**WHAT TO DO:**
Reproduce each record exactly, but exclude every picture.
Content starts
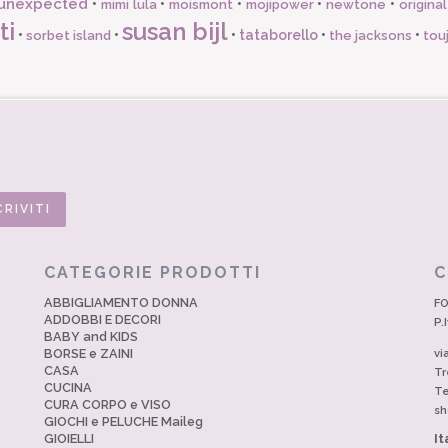
unexpected
•
•
•
•
•
mimi lula
moismont
mojipower
newtone
origina
ti
susan bijl
•
•
•
tataborello
•
•
sorbet island
the jacksons
tou
CATEGORIE PRODOTTI
C
ABBIGLIAMENTO DONNA
FO
ADDOBBI E DECORI
P.
BABY and KIDS
BORSE e ZAINI
vi
CASA
Tr
CUCINA
Te
CURA CORPO e VISO
sh
GIOCHI e PELUCHE Maileg
GIOIELLI
It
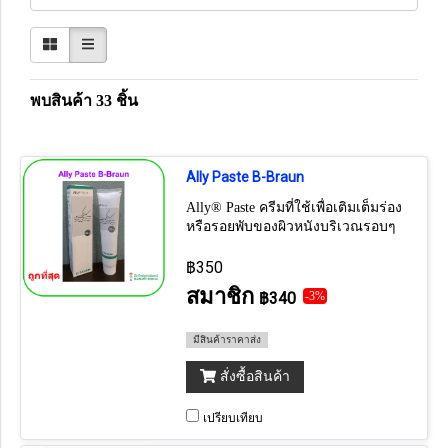
พบสินค้า 33 ชิ้น
Ally Paste B-Braun
Ally® Paste ครีมที่ใช้เพื่อเติมเต็มร่อง
หรือรอยพับของผิวหนังบริเวณรอบๆ
ช่องท้อง สูตรปราศจากแอลกอฮอล์
฿350
สมาชิก
฿340
-3%
มีสินค้าราคาส่ง
สั่งซื้อสินค้า
เปรียบเทียบ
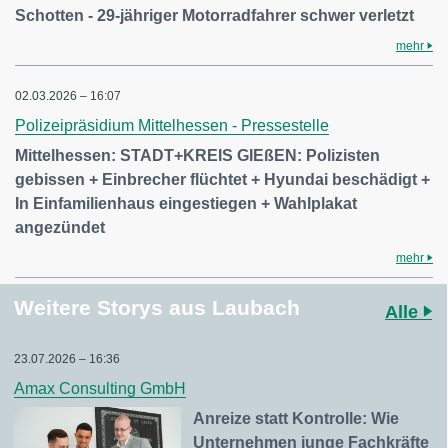
Schotten - 29-jähriger Motorradfahrer schwer verletzt
mehr
02.03.2026 – 16:07
Polizeipräsidium Mittelhessen - Pressestelle
Mittelhessen: STADT+KREIS GIEßEN: Polizisten
gebissen + Einbrecher flüchtet + Hyundai beschädigt +
In Einfamilienhaus eingestiegen + Wahlplakat
angezündet
mehr
Weitere Storys aus Laubach
Alle
23.07.2026 – 16:36
Amax Consulting GmbH
Anreize statt Kontrolle: Wie
Unternehmen junge Fachkräfte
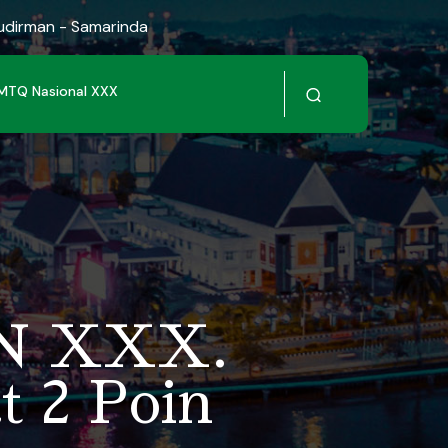
Sudirman - Samarinda
MTQ Nasional XXX
QN XXX.
t 2 Poin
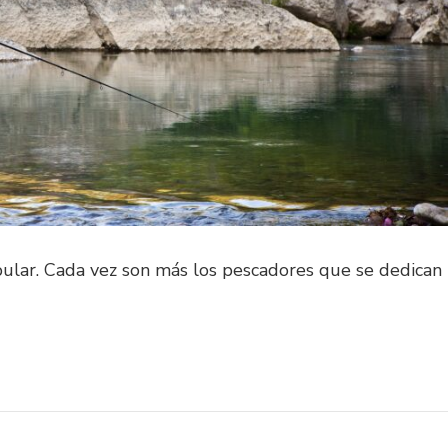
ular. Cada vez son más los pescadores que se dedican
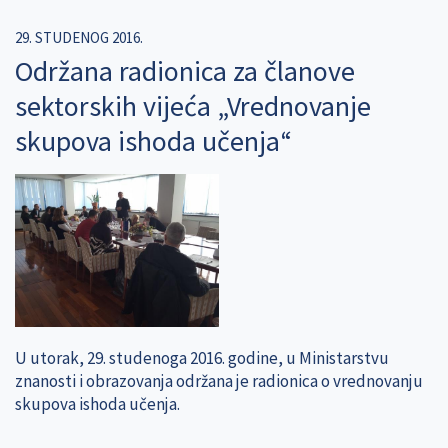
29. STUDENOG 2016.
Održana radionica za članove
sektorskih vijeća „Vrednovanje
skupova ishoda učenja“
U utorak, 29. studenoga 2016. godine, u Ministarstvu
znanosti i obrazovanja održana je radionica o vrednovanju
skupova ishoda učenja.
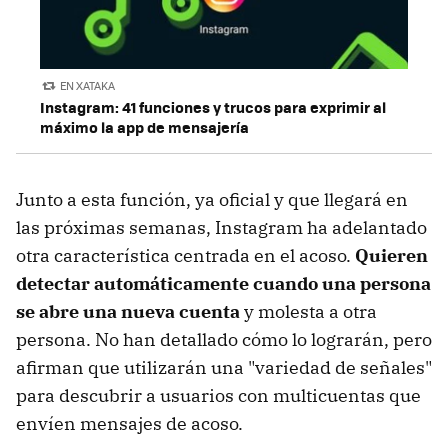
EN XATAKA
Instagram: 41 funciones y trucos para exprimir al
máximo la app de mensajería
Junto a esta función, ya oficial y que llegará en
las próximas semanas, Instagram ha adelantado
otra característica centrada en el acoso.
Quieren
detectar automáticamente cuando una persona
se abre una nueva cuenta
y molesta a otra
persona. No han detallado cómo lo lograrán, pero
afirman que utilizarán una "variedad de señales"
para descubrir a usuarios con multicuentas que
envíen mensajes de acoso.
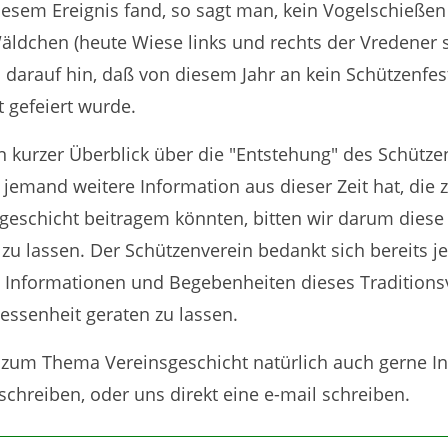
iesem Ereignis fand, so sagt man, kein Vogelschieße
ldchen (heute Wiese links und rechts der Vredener s
s darauf hin, daß von diesem Jahr an kein Schützenfes
 gefeiert wurde.
n kurzer Überblick über die "Entstehung" des Schütze
emand weitere Information aus dieser Zeit hat, die 
sgeschicht beitragem könnten, bitten wir darum dies
 lassen. Der Schützenverein bedankt sich bereits jet
 Informationen und Begebenheiten dieses Traditionsv
essenheit geraten zu lassen.
 zum Thema Vereinsgeschicht natürlich auch gerne I
chreiben, oder uns direkt eine e-mail schreiben.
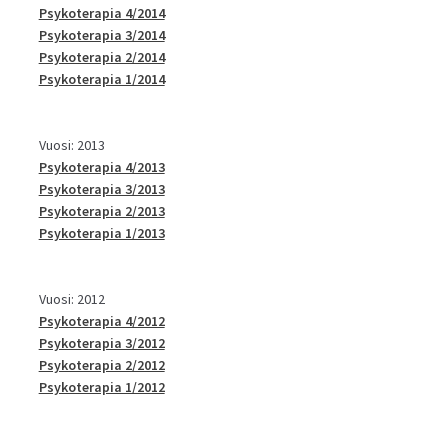
Psykoterapia 4/2014
Psykoterapia 3/2014
Psykoterapia 2/2014
Psykoterapia 1/2014
Vuosi: 2013
Psykoterapia 4/2013
Psykoterapia 3/2013
Psykoterapia 2/2013
Psykoterapia 1/2013
Vuosi: 2012
Psykoterapia 4/2012
Psykoterapia 3/2012
Psykoterapia 2/2012
Psykoterapia 1/2012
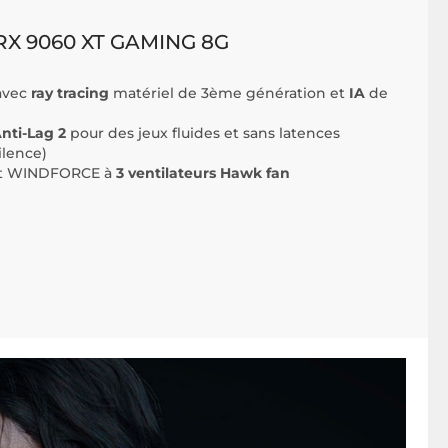
X 9060 XT GAMING 8G
avec
ray tracing
matériel de 3ème génération et
IA
de
ti-Lag 2
pour des jeux fluides et sans latences
lence)
nt WINDFORCE à
3 ventilateurs Hawk fan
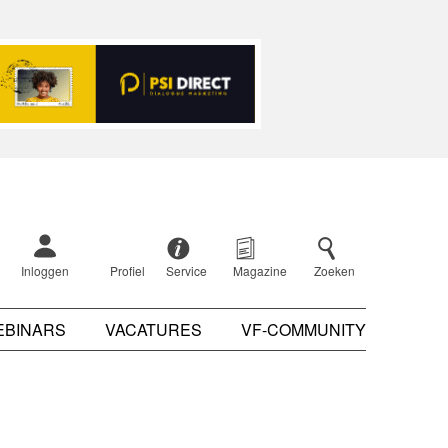
Inloggen
Profiel
Service
Magazine
Zoeken
EBINARS
VACATURES
VF-COMMUNITY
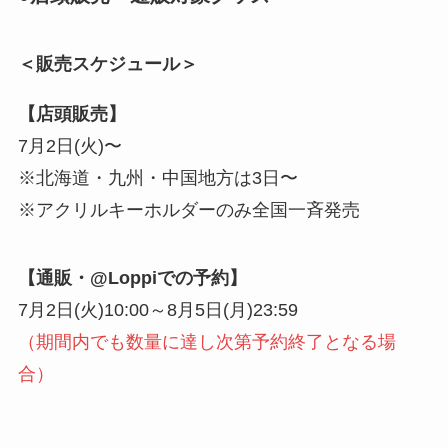
＜販売スケジュール＞
【店頭販売】
7月2日(火)〜
※北海道・九州・中国地方は3日〜
※アクリルキーホルダーのみ全国一斉発売
【通販・@Loppiでの予約】
7月2日(火)10:00～8月5日(月)23:59
（期間内でも数量に達し次第予約終了となる場
合）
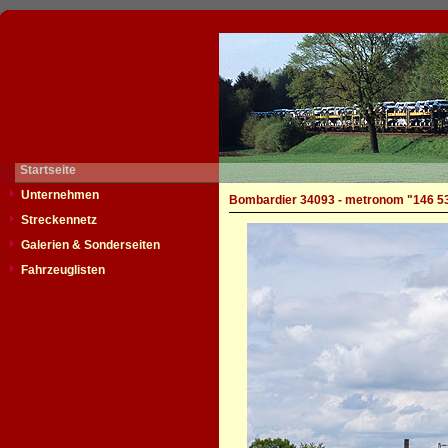
Startseite
Unternehmen
Bombardier 34093 - metronom "146 5
Streckennetz
Galerien & Sonderseiten
Fahrzeuglisten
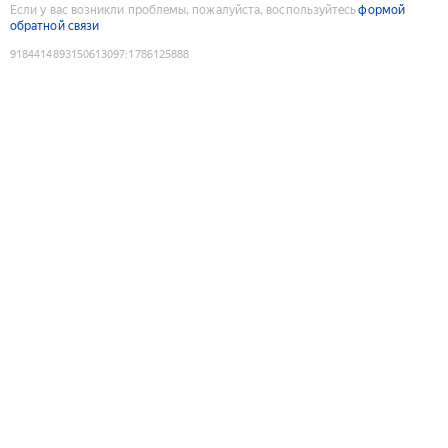
Если у вас возникли проблемы, пожалуйста, воспользуйтесь
формой
обратной связи
9184414893150613097
:
1786125888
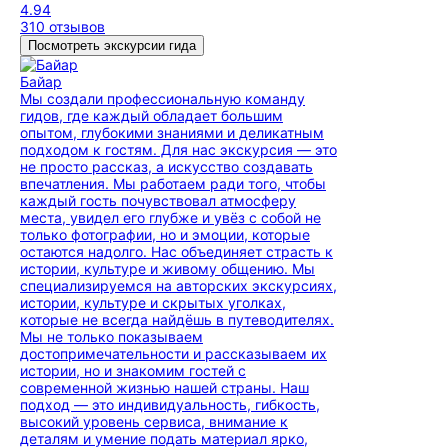
4.94
310 отзывов
Посмотреть экскурсии гида
Байар
Мы создали профессиональную команду
гидов, где каждый обладает большим
опытом, глубокими знаниями и деликатным
подходом к гостям. Для нас экскурсия — это
не просто рассказ, а искусство создавать
впечатления. Мы работаем ради того, чтобы
каждый гость почувствовал атмосферу
места, увидел его глубже и увёз с собой не
только фотографии, но и эмоции, которые
остаются надолго. Нас объединяет страсть к
истории, культуре и живому общению. Мы
специализируемся на авторских экскурсиях,
истории, культуре и скрытых уголках,
которые не всегда найдёшь в путеводителях.
Мы не только показываем
достопримечательности и рассказываем их
истории, но и знакомим гостей с
современной жизнью нашей страны. Наш
подход — это индивидуальность, гибкость,
высокий уровень сервиса, внимание к
деталям и умение подать материал ярко,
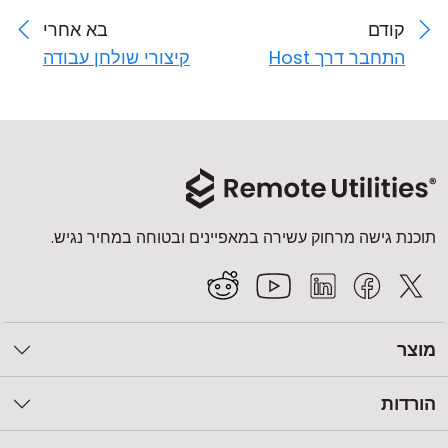
קודם
בא אחרי
התחבר דרך Host
קיצורי שולחן עבודה
תוכנת גישה מרחוק עשירה במאפיינים ובטוחה במחיר נגיש.
מוצר
הורדות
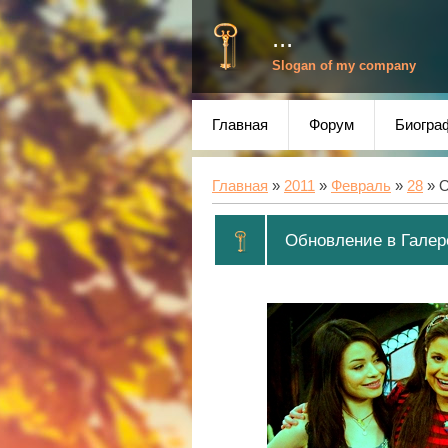
...
Slogan of my company
Главная
Форум
Биогра
Главная
»
2011
»
Февраль
»
28
» О
Обновление в Галер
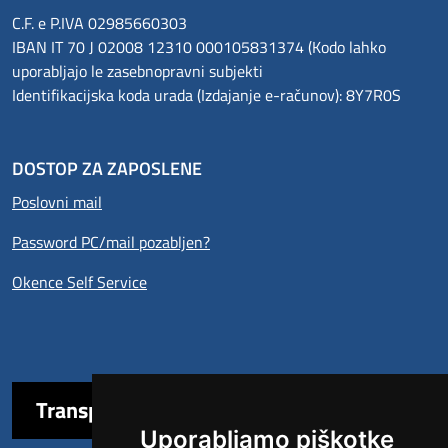
C.F. e P.IVA 02985660303
IBAN IT 70 J 02008 12310 000105831374 (Kodo lahko
uporabljajo le zasebnopravni subjekti
Identifikacijska koda urada (Izdajanje e-računov): 8Y7R0S
DOSTOP ZA ZAPOSLENE
Poslovni mail
Password PC/mail pozabljen?
Okence Self Service
Transparentna uprava
Uporabljamo piškotke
Content ends
**ANSWER SPACE:**
unexpected
•
•
•
•
•
mimi lula
moismont
mojipower
newtone
origina
ti
susan bijl
•
•
•
tataborello
•
•
sorbet island
the jacksons
tou
CATEGORIE PRODOTTI
C
ABBIGLIAMENTO DONNA
FO
ADDOBBI E DECORI
P.
BABY and KIDS
BORSE e ZAINI
vi
CASA
Tr
CUCINA
Te
CURA CORPO e VISO
sh
GIOCHI e PELUCHE Maileg
GIOIELLI
It
พบสินค้า 33 ชิ้น
Ally Paste B-Braun
Ally® Paste ครีมที่ใช้เพื่อเติมเต็มร่อง
หรือรอยพับของผิวหนังบริเวณรอบๆ
ช่องท้อง สูตรปราศจากแอลกอฮอล์
฿350
สมาชิก
฿340
-3%
มีสินค้าราคาส่ง
สั่งซื้อสินค้า
เปรียบเทียบ
Schotten - 29-jähriger Motorradfahrer schwer verletzt
mehr
02.03.2026 – 16:07
Polizeipräsidium Mittelhessen - Pressestelle
Mittelhessen: STADT+KREIS GIEßEN: Polizisten
gebissen + Einbrecher flüchtet + Hyundai beschädigt +
In Einfamilienhaus eingestiegen + Wahlplakat
angezündet
mehr
Weitere Storys aus Laubach
Alle
23.07.2026 – 16:36
Amax Consulting GmbH
Anreize statt Kontrolle: Wie
Unternehmen junge Fachkräfte
Sudirman - Samarinda
MTQ Nasional XXX
QN XXX.
t 2 Poin
ular. Cada vez son más los pescadores que se dedican
29. STUDENOG 2016.
Održana radionica za članove
sektorskih vijeća „Vrednovanje
skupova ishoda učenja“
U utorak, 29. studenoga 2016. godine, u Ministarstvu
znanosti i obrazovanja održana je radionica o vrednovanju
skupova ishoda učenja.
EN XATAKA
Instagram: 41 funciones y trucos para exprimir al
máximo la app de mensajería
Junto a esta función, ya oficial y que llegará en
las próximas semanas, Instagram ha adelantado
otra característica centrada en el acoso.
Quieren
detectar automáticamente cuando una persona
se abre una nueva cuenta
y molesta a otra
persona. No han detallado cómo lo lograrán, pero
afirman que utilizarán una "variedad de señales"
para descubrir a usuarios con multicuentas que
envíen mensajes de acoso.
iesem Ereignis fand, so sagt man, kein Vogelschieße
ldchen (heute Wiese links und rechts der Vredener s
s darauf hin, daß von diesem Jahr an kein Schützenfes
 gefeiert wurde.
n kurzer Überblick über die "Entstehung" des Schütze
emand weitere Information aus dieser Zeit hat, die 
sgeschicht beitragem könnten, bitten wir darum dies
 lassen. Der Schützenverein bedankt sich bereits jet
 Informationen und Begebenheiten dieses Traditionsv
essenheit geraten zu lassen.
 zum Thema Vereinsgeschicht natürlich auch gerne I
chreiben, oder uns direkt eine e-mail schreiben.
Psykoterapia 4/2014
Psykoterapia 3/2014
Psykoterapia 2/2014
Psykoterapia 1/2014
Vuosi: 2013
Psykoterapia 4/2013
Psykoterapia 3/2013
Psykoterapia 2/2013
Psykoterapia 1/2013
Vuosi: 2012
Psykoterapia 4/2012
Psykoterapia 3/2012
Psykoterapia 2/2012
Psykoterapia 1/2012
X 9060 XT GAMING 8G
avec
ray tracing
matériel de 3ème génération et
IA
de
ti-Lag 2
pour des jeux fluides et sans latences
lence)
nt WINDFORCE à
3 ventilateurs Hawk fan
Inloggen
Profiel
Service
Magazine
Zoeken
EBINARS
VACATURES
VF-COMMUNITY
＜販売スケジュール＞
【店頭販売】
7月2日(火)〜
※北海道・九州・中国地方は3日〜
※アクリルキーホルダーのみ全国一斉発売
【通販・@Loppiでの予約】
7月2日(火)10:00～8月5日(月)23:59
（期間内でも数量に達し次第予約終了となる場
合）
Startseite
Unternehmen
Bombardier 34093 - metronom "146 5
Streckennetz
Galerien & Sonderseiten
Fahrzeuglisten
Если у вас возникли проблемы, пожалуйста, воспользуйтесь
формой
обратной связи
9184414893150613097
:
1786125888
4.94
310 отзывов
Посмотреть экскурсии гида
Байар
Мы создали профессиональную команду
гидов, где каждый обладает большим
опытом, глубокими знаниями и деликатным
подходом к гостям. Для нас экскурсия — это
не просто рассказ, а искусство создавать
впечатления. Мы работаем ради того, чтобы
каждый гость почувствовал атмосферу
места, увидел его глубже и увёз с собой не
только фотографии, но и эмоции, которые
остаются надолго. Нас объединяет страсть к
истории, культуре и живому общению. Мы
специализируемся на авторских экскурсиях,
истории, культуре и скрытых уголках,
которые не всегда найдёшь в путеводителях.
Мы не только показываем
достопримечательности и рассказываем их
истории, но и знакомим гостей с
современной жизнью нашей страны. Наш
подход — это индивидуальность, гибкость,
высокий уровень сервиса, внимание к
деталям и умение подать материал ярко,
קודם
בא אחרי
התחבר דרך Host
קיצורי שולחן עבודה
תוכנת גישה מרחוק עשירה במאפיינים ובטוחה במחיר נגיש.
מוצר
הורדות
...
Slogan of my company
Главная
Форум
Биогра
Главная
»
2011
»
Февраль
»
28
» О
Обновление в Галер
C.F. e P.IVA 02985660303
IBAN IT 70 J 02008 12310 000105831374 (Kodo lahko
uporabljajo le zasebnopravni subjekti
Identifikacijska koda urada (Izdajanje e-računov): 8Y7R0S
DOSTOP ZA ZAPOSLENE
Poslovni mail
Password PC/mail pozabljen?
Okence Self Service
Transparentna uprava
Uporabljamo piškotke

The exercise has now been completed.